[Task inputs]
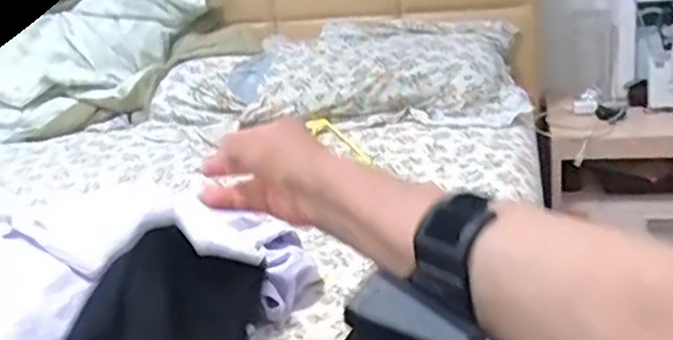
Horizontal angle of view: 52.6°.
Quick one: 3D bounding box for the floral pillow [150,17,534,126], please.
[{"bbox_3d":[0.018,-0.210,1.423,0.696,0.130,0.377,-1,20,15],"label":"floral pillow"}]

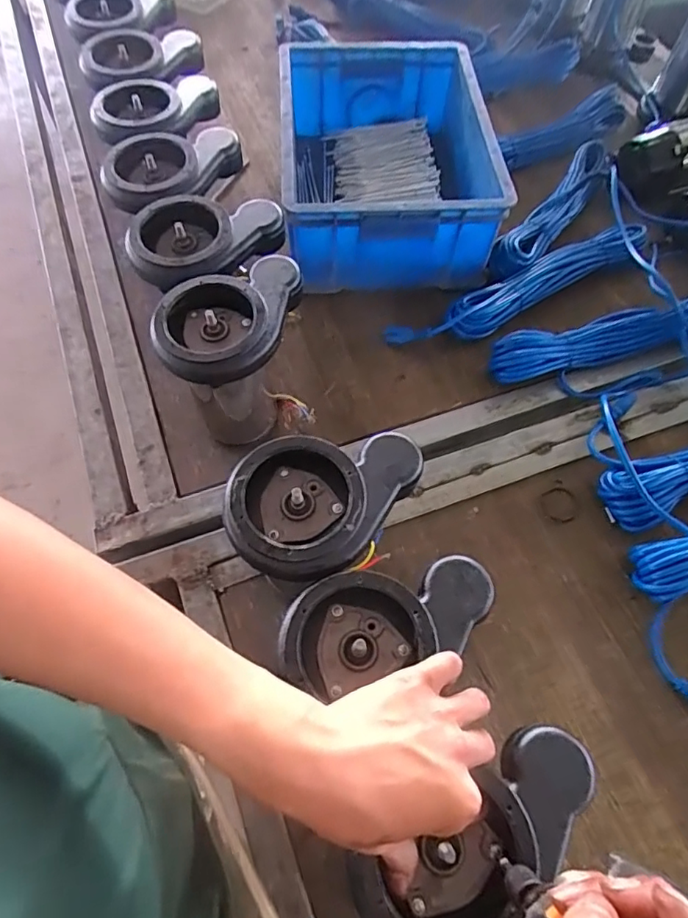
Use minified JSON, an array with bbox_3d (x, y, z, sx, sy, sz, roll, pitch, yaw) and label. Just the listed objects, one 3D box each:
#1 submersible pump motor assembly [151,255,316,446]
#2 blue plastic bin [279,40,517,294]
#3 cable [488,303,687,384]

[What is required] Every entry in the listing is to be duplicated precisely, except for its pictures.

[The answer]
Horizontal angle of view: 52.6°.
Quick one: 3D bounding box for the floral pillow [150,17,534,126], please.
[{"bbox_3d":[0.018,-0.210,1.423,0.696,0.130,0.377,-1,20,15],"label":"floral pillow"}]

Use minified JSON, an array with bbox_3d (x, y, z, sx, sy, sz, roll, pitch, yaw) and label. Just the listed objects, one 3D box each:
#1 submersible pump motor assembly [151,255,316,446]
#2 blue plastic bin [279,40,517,294]
#3 cable [488,303,687,384]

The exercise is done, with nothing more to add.